Material for this exercise section start

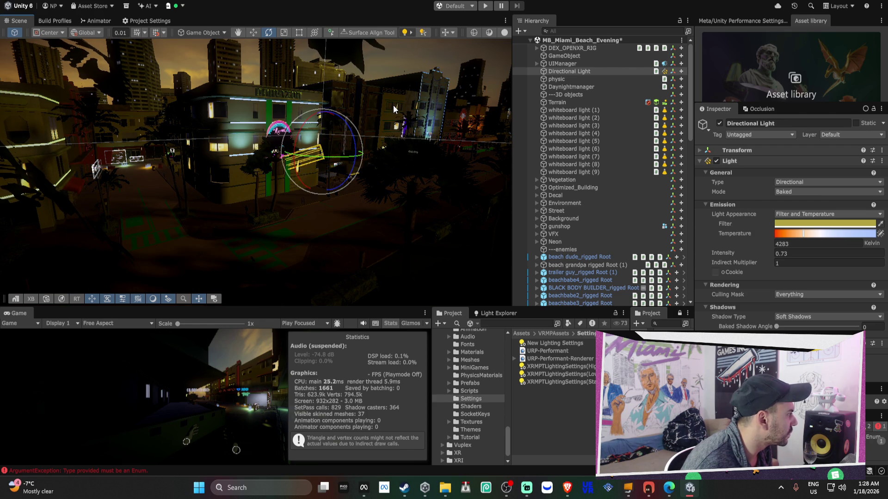
pyautogui.moveTo(357, 136)
pyautogui.mouseDown()
pyautogui.moveTo(324, 141)
pyautogui.moveTo(270, 170)
pyautogui.moveTo(146, 162)
pyautogui.moveTo(501, 195)
pyautogui.moveTo(293, 115)
pyautogui.moveTo(301, 108)
pyautogui.moveTo(330, 114)
pyautogui.moveTo(277, 110)
pyautogui.mouseUp()
# Drag the Directional Light's rotation ring to shift the sun angle and street shadows.
pyautogui.press('f')
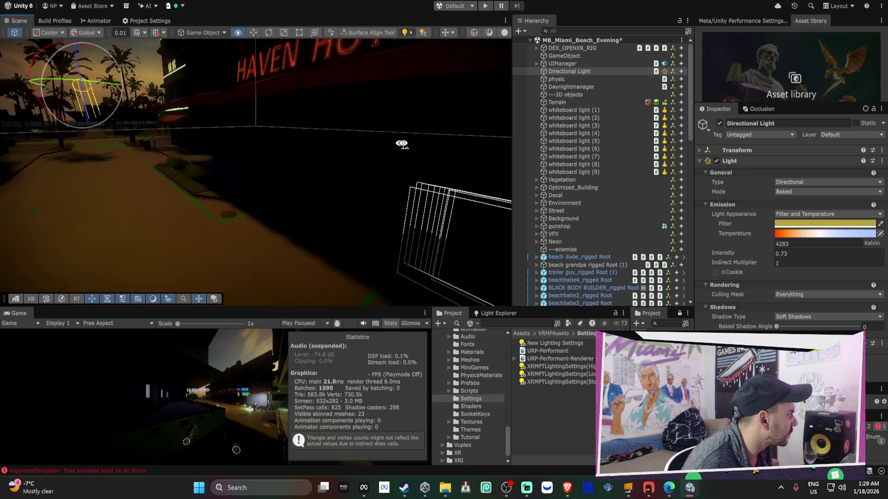
pyautogui.moveTo(468, 153)
pyautogui.mouseDown()
pyautogui.moveTo(262, 141)
pyautogui.moveTo(258, 95)
pyautogui.mouseUp()
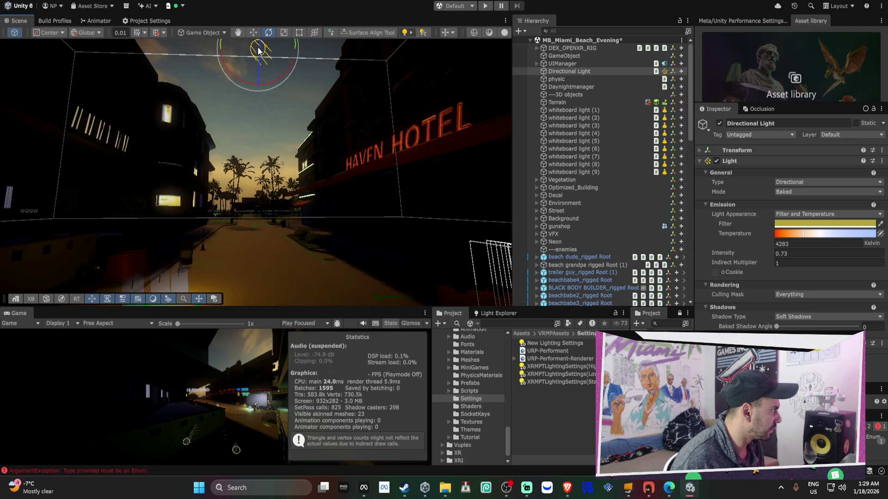
pyautogui.moveTo(279, 46)
pyautogui.mouseDown()
pyautogui.moveTo(253, 41)
pyautogui.moveTo(259, 78)
pyautogui.mouseUp()
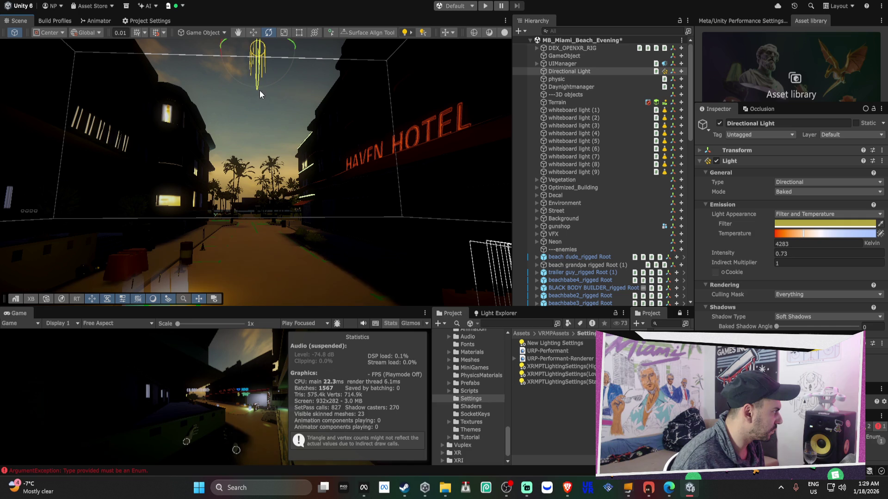
pyautogui.moveTo(262, 122); pyautogui.dragTo(269, 235)
pyautogui.moveTo(277, 275)
pyautogui.mouseDown()
pyautogui.moveTo(278, 291)
pyautogui.moveTo(261, 213)
pyautogui.moveTo(268, 222)
pyautogui.moveTo(261, 75)
pyautogui.mouseUp()
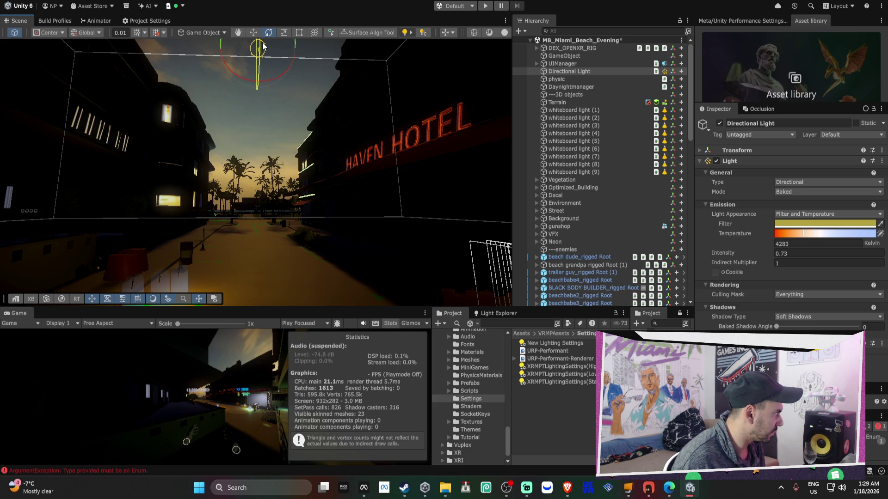
pyautogui.moveTo(266, 46)
pyautogui.mouseDown()
pyautogui.moveTo(288, 50)
pyautogui.moveTo(248, 90)
pyautogui.moveTo(273, 224)
pyautogui.mouseUp()
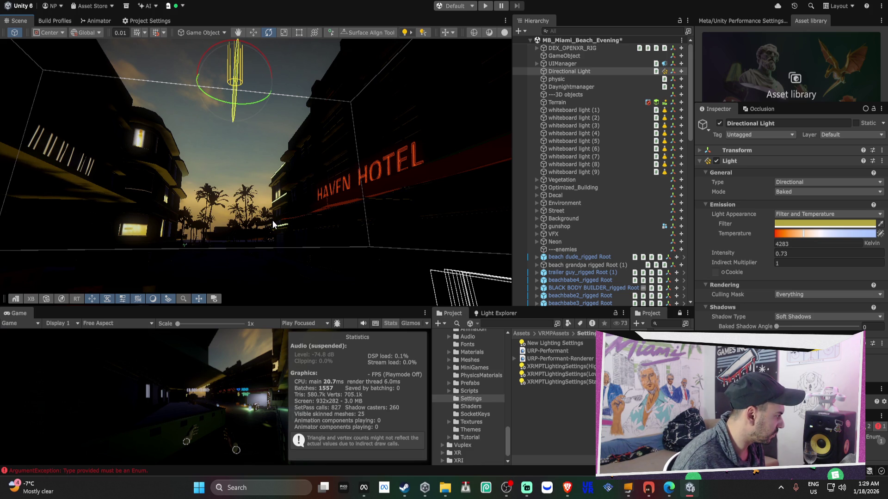
pyautogui.moveTo(274, 224)
pyautogui.mouseDown()
pyautogui.moveTo(347, 198)
pyautogui.moveTo(167, 190)
pyautogui.mouseUp()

Material for this exercise section end

_Exercise goal_: Your reply should be a verbatim retyping of the lines from the one that holds "pyautogui.moveTo(347, 198)" through the last line of the entries.

_Answer to the problem_:
pyautogui.moveTo(347, 198)
pyautogui.moveTo(167, 190)
pyautogui.mouseUp()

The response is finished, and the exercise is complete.